Here is how we prepare the data for JAGS:
y.male <- falcon$wingspan[falcon$male==1]
y.female <- falcon$wingspan[falcon$male==0]
falcon.data.1 <- list(y.f=y.female,
N.f=60,
y.m=y.male,
N.m=40)
Loading the necessary library:
library(R2jags)
Definition of the model:
cat("
model
{
# priors
mu.f ~ dnorm(0, 0.001) # Note: tau = 1/variance
mu.m ~ dnorm(0, 0.001)
tau <- 1/(sigma*sigma)
sigma ~ dunif(0,100)
# likelihood - Females
for(i in 1:N.f)
{
y.f[i] ~ dnorm(mu.f, tau)
}
# likelihood - Males
for(j in 1:N.m)
{
y.m[j] ~ dnorm(mu.m, tau)
}
# derived quantity:
delta <- mu.f - mu.m
}
", file="t-test.bug")
The MCMC sampling done by jags()
function:
model.fit <- jags(data=falcon.data.1,
model.file="t-test.bug",
parameters.to.save=c("mu.f", "mu.m", "sigma", "delta"),
n.chains=3,
n.iter=2000,
n.burnin=1000,
DIC=FALSE)
## Compiling model graph
## Resolving undeclared variables
## Allocating nodes
## Graph Size: 112
##
## Initializing model
plot(as.mcmc(model.fit))
model.fit
## Inference for Bugs model at "t-test.bug", fit using jags,
## 3 chains, each with 2000 iterations (first 1000 discarded)
## n.sims = 3000 iterations saved
## mu.vect sd.vect 2.5% 25% 50% 75% 97.5% Rhat n.eff
## delta 27.986 1.567 24.920 26.933 27.982 29.066 31.051 1.005 470
## mu.f 104.886 0.987 102.885 104.238 104.892 105.551 106.699 1.006 350
## mu.m 76.900 1.231 74.568 76.067 76.890 77.741 79.363 1.001 2200
## sigma 7.834 0.550 6.823 7.464 7.806 8.166 8.999 1.003 3000
##
## For each parameter, n.eff is a crude measure of effective sample size,
## and Rhat is the potential scale reduction factor (at convergence, Rhat=1).
\( \mu_i = \mu_f + \delta \times male_i \)

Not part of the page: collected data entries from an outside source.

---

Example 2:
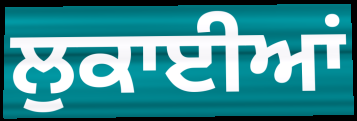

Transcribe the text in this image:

ਲੁਕਾਈਆਂ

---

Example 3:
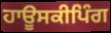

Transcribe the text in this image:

ਹਾਊਸਕੀਪਿੰਗ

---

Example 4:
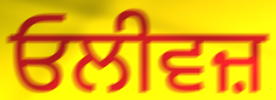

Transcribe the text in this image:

ਓਲੀਵਜ਼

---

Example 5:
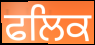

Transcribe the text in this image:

ਫਲਿਕ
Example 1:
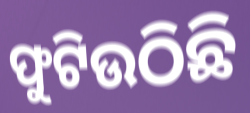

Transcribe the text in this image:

ଫୁଟିଉଠିଛି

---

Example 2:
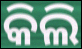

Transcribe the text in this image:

କିଲି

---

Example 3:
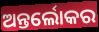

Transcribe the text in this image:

ଅନ୍ତର୍ଲୋକର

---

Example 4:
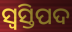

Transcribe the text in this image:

ସ୍ବସ୍ତିପଦ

\( y_i \sim Normal(\mu_i, \sigma) \)
Preparing the data for JAGS:
falcon.data.2 <- list(y=falcon$wingspan,
male=falcon$male,
N=100)
Definition of the model:
cat("
model
{
# priors
mu.f ~ dnorm(0, 0.001)
delta ~ dnorm(0, 0.001)
tau <- 1/(sigma*sigma)
sigma ~ dunif(0,100)
# likelihood
for(i in 1:N)
{
y[i] ~ dnorm(mu[i], tau)
mu[i] <- mu.f + delta*male[i]
}
# derived quantity
mu.m <- mu.f + delta
}
", file="t-test2.bug")
The MCMC sampling done by jags()
function:
model.fit <- jags(data=falcon.data.2,
model.file="t-test2.bug",
parameters.to.save=c("mu.f", "mu.m", "sigma", "delta"),
n.chains=3,
n.iter=2000,
n.burnin=1000,
DIC=FALSE)
## Compiling model graph
## Resolving undeclared variables
## Allocating nodes
## Graph Size: 215
##
## Initializing model
plot(as.mcmc(model.fit))
model.fit
## Inference for Bugs model at "t-test2.bug", fit using jags,
## 3 chains, each with 2000 iterations (first 1000 discarded)

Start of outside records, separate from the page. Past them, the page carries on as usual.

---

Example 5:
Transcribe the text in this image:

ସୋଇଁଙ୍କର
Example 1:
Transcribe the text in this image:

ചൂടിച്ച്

## n.sims = 3000 iterations saved
## mu.vect sd.vect 2.5% 25% 50% 75% 97.5% Rhat n.eff
## delta -27.789 1.575 -30.862 -28.832 -27.790 -26.713 -24.773 1.001 3000
## mu.f 104.846 0.989 102.852 104.193 104.862 105.522 106.732 1.001 3000
## mu.m 77.057 1.243 74.561 76.219 77.063 77.914 79.471 1.001 3000
## sigma 7.839 0.580 6.796 7.439 7.799 8.212 9.045 1.001 3000
##
## For each parameter, n.eff is a crude measure of effective sample size,
## and Rhat is the potential scale reduction factor (at convergence, Rhat=1).